According to voting numbers received by ESPN.com, the first-ever student-athlete men's basketball congress voted 92 percent against eliminating summer recruiting, while 60 percent were opposed to reducing the number of days from 24 to 14 that Division I coaches can evaluate in the summer. Both issues are hot topics at high levels in the NCAA. But the NCAA had never heard from the student-athletes who play the game until the formation of the group this week.

The National Association of Basketball Coaches helped coordinate a 47-member congress that met via teleconference Sunday night. Duke's Shane Battier was named the chair and spokesperson, and the call included other other high-profile players such as DePaul's Quentin Richardson, Stanford's Mark Madsen, Purdue's Brian Cardinal and Syracuse's Etan Thomas.

The congress is made up of a cross-section of classes, ensuring that it carries any momentum gained this season into next year.

All of the votes were in response to issues put on the table by the Working Group on College Basketball Issues, which is in favor of reducing summer recruiting time, limiting scholarships and changing the starting date of the season. That group was formed last year, and met in the spring and summer of 1999.

The Student Basketball Council also voted against moving the starting date of the regular season from the Friday before Thanksgiving to the Friday after the holiday. The players voted 90 percent against limiting schools to four scholarships each season. The players actually favored (by 84 percent) allowing coaches to contact juniors in high school, giving them 10 contact days with those players in the spring of their junior season.

The players were also against having freshmen complete 12 hours of degree credits and achieve a 2.0 GPA in their first semester to remain eligible.
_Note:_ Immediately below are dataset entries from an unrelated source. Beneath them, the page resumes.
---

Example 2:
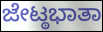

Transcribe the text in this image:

ಜೇಟ್ಠಭಾತಾ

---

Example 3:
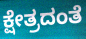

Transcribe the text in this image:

ಕ್ಷೇತ್ರದಂತೆ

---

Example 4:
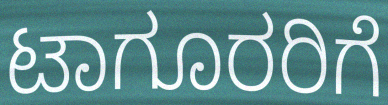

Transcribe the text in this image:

ಟಾಗೂರರಿಗೆ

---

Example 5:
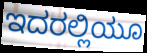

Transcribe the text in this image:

ಇದರಲ್ಲಿಯೂ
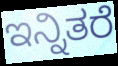
ಇನ್ನಿತರೆ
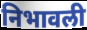
निभावली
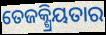
ତେଜକ୍ଶ୍ରିୟତାର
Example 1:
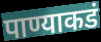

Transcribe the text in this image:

पाण्याकडं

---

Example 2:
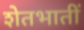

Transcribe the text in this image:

शेतभातीं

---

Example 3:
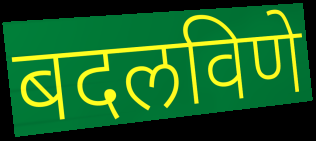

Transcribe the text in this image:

बदलविणे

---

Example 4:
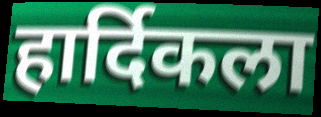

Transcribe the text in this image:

हार्दिकला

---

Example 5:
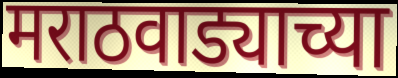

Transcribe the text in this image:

मराठवाड्याच्या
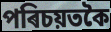
পৰিচয়তকৈ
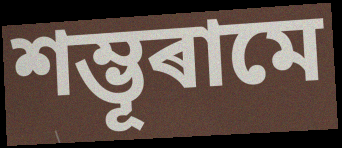
শম্ভূৰামে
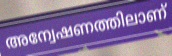
അന്വേഷണത്തിലാണ്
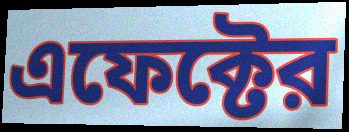
এফেক্টের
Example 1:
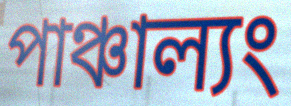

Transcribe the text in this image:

পাঞ্চাল্যং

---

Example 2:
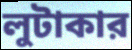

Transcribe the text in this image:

লুটাকার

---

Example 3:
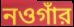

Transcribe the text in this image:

নওগাঁর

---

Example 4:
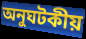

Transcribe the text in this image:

অনুঘটকীয়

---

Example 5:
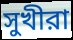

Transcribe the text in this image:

সুখীরা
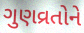
ગુણવ્રતોને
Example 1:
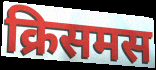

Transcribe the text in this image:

क्रिसमस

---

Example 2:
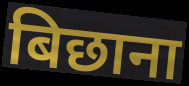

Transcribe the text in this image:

बिछाना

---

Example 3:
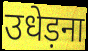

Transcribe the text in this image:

उधेड़ना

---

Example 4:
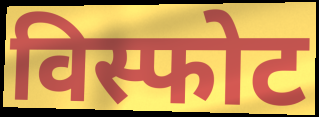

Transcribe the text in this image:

विस्फोट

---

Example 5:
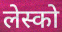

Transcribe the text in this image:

लेस्को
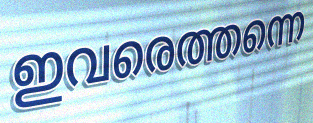
ഇവരെത്തന്നെ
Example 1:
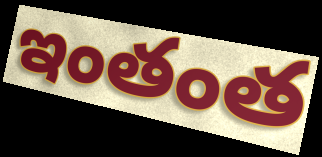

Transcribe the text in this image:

ఇంతంత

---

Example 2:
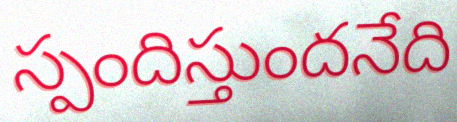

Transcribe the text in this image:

స్పందిస్తుందనేది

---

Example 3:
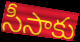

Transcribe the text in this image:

సీసాకు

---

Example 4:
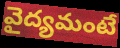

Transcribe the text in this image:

వైద్యమంటే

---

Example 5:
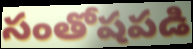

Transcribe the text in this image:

సంతోషపడి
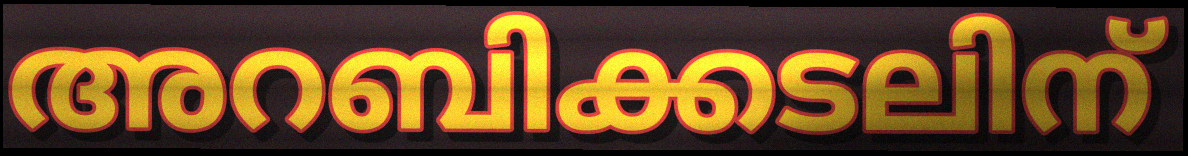
അറബിക്കടലിന്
As it stands now, freshmen do not need to meet eligibility requirements to remain eligible for second semester.

The players' votes will be sent to the NCAA Student-Athlete Advisory Committee, the NCAA management council and the NCAA board of directors and its chair, Syracuse president Kenneth "Buzz" Shaw.

The council didn't address the amateurism issues facing players this season (such as Michigan's Jamal Crawford, St. John's Erick Barkley, UCLA's JaRon Rush or Auburn's Chris Porter) because the NCAA vote on deregulating amateurism isn't until October.

"We are immediately concerned and highly disappointed about the image that a lot of players are getting due to perceived violations of NCAA rules," Battier said in a statement. "We feel that a lot of these players are getting a bad reputation and are being vilified in the eyes of the public when, in fact, nothing morally wrong has occurred. So, as a group, we are trying to come together and support our brothers who have been ostracized."

The executive council of the Student Basketball Council (Battier, Madsen, Cardinal, Thomas, Dayton's Brooks Hall, Butler's LaVall Jordan and Old Dominion's Andre McCullum) will meet at the Final Four in Indianapolis. The full student council will hold another conference call in April.

In a press release, Battier said he was excited about the voice for athletes on these issues.

"Down the road, we will look at different issues facing college basketball like the new contract CBS signed with the NCAA and how that pertains to the college basketball player, eligibility of student athletes and continued discussion concerning diversity issues within the NCAA member institution athletic departments," Battier said.

"We want to make our voices known and let people know within the NCAA structure how players feel and produce recommendations for real change," Battier said.